Hast du schon einmal körperliche Schmerzen oder auch ein anderes Problem gehabt, das dich völlig überraschend aus der Bahn geworfen hat? Vielleicht hattest du Ohrenschmerzen oder eine Blase am Fuß, was beides eigentlich nicht tragisch ist, aber trotzdem deinen ganzen Tag zum Erliegen bringen kann. In solchen Situationen hört man oft Sätze wie diesen: „Ich habe ganz oft Probleme mit den Ohren und finde es auch unangenehm, aber ich lasse mich nicht davon stören. Du musst nur positiv bleiben und nicht daran denken.“ Nun ja, wir sollten natürlich versuchen dankbar zu sein „was immer auch geschieht“ 1, doch für viele von uns ist es schwierig, in diesen Situationen einen klaren Kopf zu bewahren.

Meist fällt es uns in diesen Momenten schon schwer genug, auch nur einen klaren Gedanken zu fassen. Wie kommuniziert man die Qualen, die man empfindet, an jemanden, der noch nie mit genau diesem Problem konfrontiert war? Bist du einfach nur ein großes Baby? Oder ist es so, dass jeder Mensch von Schmerz und Leid auf unterschiedliche Weise betroffen ist?

Wir können nicht in andere Menschen hineinschauen. Wenn man in Betracht zieht, was die Person gerade durchmacht, müht sie sich vielleicht schon auf heldenhafte Weise durch den Tag. Als Außenstehende neigen wir jedoch dazu, die Dinge zu relativieren. Wir sehen Menschen unter einer Last zusammenbrechen, die uns persönlich trivial erscheint. Aus unserer Sicht mag es keine große Sache sein, aber steht es uns wirklich zu, darüber zu urteilen, ob das auch für andere gilt?

Es ist offensichtlich, dass Hunger, Krieg, Gewalt oder Folter die Menschen mit einem Ausmaß an Leid und Verlust konfrontieren, das weit über alles hinausgeht, was die meisten von uns je erfahren werden. Es gibt jedoch auch viele andere schwerwiegende und lähmende Fälle von Leid, die für einen Außenstehenden nicht sichtbar und greifbar sind. In den meisten Fällen ist es einfach nicht ersichtlich, was ein Mensch gerade durchmacht.

Ich habe einen Bekannten, den ich für einen wahren Heiligen Gottes halte. Für einen Großteil seines Lebens hat er Schmerzen und Leid in einem Ausmaß erfahren, das ich sicher nicht hätte ertragen können. Doch obwohl er an manchen Tagen vor lauter Schmerzen kaum die Augen öffnen kann, steht er auf und humpelt in den Tag, voller Geduld, Hingabe und Mitgefühl für andere. Er ist solch ein positiver Mensch, dass man im Vorbeigehen schnell übersieht, welche tägliche Marter er ertragen muss.

■ ■ ■ ■

_ARBEITSAUFTRAG_:
Beantworten Sie anhand des Textabschnitts über Leid die folgenden Fragen:
(a) Welche zwei eigentlich nicht tragischen Beschwerden werden am Anfang als Beispiele genannt?
(b) Welche vier Ursachen von Leid nennt der Textabschnitt als offensichtlich?
(c) Was tut der Bekannte, obwohl er an manchen Tagen vor lauter Schmerzen kaum die Augen öffnen kann?

■ ■ ■ ■

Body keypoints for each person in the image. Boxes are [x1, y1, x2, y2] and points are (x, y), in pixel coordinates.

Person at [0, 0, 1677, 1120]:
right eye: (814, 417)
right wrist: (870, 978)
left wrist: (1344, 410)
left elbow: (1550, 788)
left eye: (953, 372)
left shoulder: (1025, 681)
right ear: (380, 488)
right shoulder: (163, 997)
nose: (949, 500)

■ ■ ■ ■

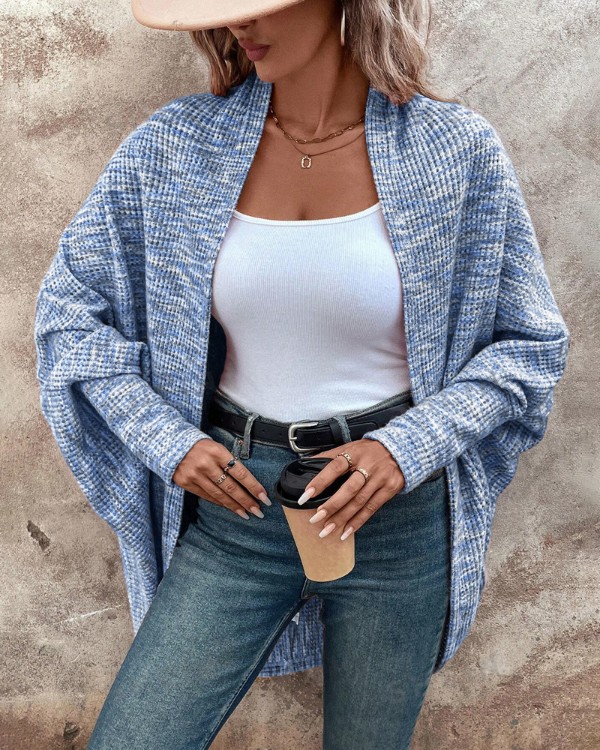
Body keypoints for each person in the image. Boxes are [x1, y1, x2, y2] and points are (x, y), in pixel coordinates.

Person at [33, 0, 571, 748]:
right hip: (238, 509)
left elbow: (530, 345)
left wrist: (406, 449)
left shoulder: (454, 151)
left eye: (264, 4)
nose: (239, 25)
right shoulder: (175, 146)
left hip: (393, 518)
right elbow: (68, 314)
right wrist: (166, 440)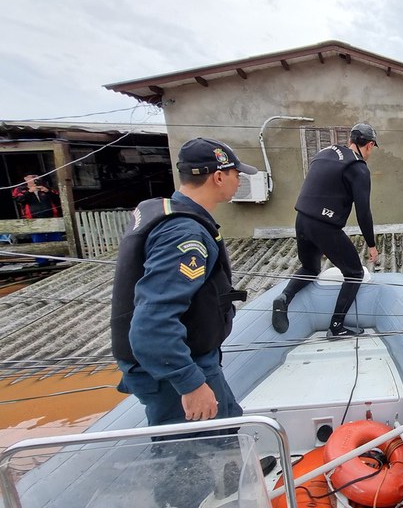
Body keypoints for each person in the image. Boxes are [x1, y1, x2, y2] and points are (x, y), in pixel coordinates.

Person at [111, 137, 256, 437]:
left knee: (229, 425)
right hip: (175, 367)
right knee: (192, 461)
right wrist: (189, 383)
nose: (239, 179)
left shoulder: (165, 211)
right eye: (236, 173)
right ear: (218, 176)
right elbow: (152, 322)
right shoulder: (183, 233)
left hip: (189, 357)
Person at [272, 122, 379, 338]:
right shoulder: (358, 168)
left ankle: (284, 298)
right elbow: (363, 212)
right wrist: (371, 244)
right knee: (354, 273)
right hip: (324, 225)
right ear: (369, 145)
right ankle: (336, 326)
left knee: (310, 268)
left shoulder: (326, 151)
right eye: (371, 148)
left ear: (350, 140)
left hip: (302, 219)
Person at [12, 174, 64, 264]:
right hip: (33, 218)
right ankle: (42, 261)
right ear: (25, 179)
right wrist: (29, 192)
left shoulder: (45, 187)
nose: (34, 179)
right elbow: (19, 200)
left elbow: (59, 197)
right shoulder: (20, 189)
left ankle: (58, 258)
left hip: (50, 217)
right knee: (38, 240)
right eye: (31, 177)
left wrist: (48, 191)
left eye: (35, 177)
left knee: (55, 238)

■ ■ ■ ■

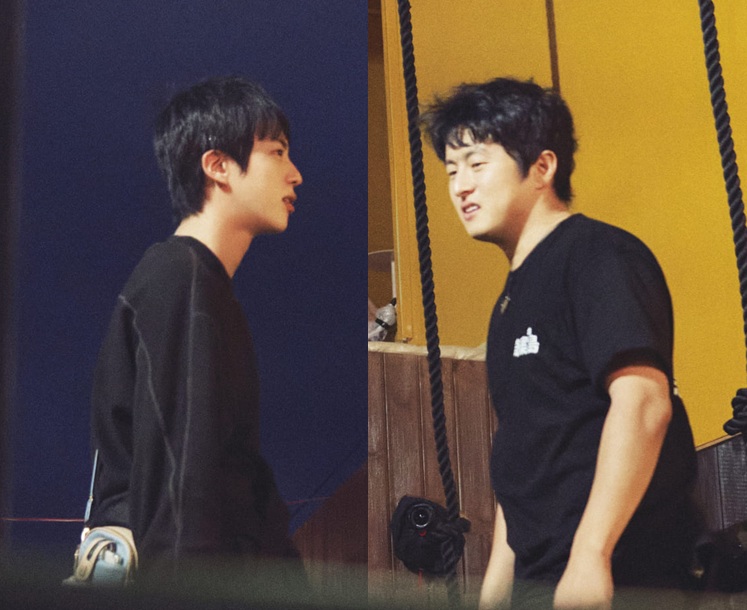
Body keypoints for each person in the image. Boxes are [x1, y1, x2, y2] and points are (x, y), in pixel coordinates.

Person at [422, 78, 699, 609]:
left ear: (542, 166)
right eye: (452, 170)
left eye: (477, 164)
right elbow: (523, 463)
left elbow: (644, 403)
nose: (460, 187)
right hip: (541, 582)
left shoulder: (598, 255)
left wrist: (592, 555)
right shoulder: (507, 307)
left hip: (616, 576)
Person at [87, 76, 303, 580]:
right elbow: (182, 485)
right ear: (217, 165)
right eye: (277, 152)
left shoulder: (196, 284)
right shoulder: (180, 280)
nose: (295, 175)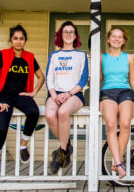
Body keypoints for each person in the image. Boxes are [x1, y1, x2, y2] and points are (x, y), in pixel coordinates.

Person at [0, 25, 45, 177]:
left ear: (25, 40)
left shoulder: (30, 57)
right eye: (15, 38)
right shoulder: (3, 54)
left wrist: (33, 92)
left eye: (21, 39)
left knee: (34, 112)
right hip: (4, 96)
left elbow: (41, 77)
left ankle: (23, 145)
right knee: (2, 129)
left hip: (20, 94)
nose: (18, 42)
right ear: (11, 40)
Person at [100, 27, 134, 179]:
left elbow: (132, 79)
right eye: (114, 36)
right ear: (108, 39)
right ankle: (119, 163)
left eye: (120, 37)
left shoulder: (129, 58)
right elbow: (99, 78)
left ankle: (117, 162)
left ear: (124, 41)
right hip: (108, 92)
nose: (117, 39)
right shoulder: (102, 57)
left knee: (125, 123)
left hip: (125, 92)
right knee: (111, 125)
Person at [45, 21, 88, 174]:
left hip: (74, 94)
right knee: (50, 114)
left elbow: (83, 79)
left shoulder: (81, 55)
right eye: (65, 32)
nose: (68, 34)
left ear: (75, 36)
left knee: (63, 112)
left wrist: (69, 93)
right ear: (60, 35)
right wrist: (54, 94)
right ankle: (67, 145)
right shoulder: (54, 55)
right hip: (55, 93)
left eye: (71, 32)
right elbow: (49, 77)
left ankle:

■ ■ ■ ■

_LÖSUNG_:
(a) Ohrenschmerzen und eine Blase am Fuß.
(b) Hunger, Krieg, Gewalt und Folter.
(c) Er steht auf und humpelt in den Tag, voller Geduld, Hingabe und Mitgefühl für andere.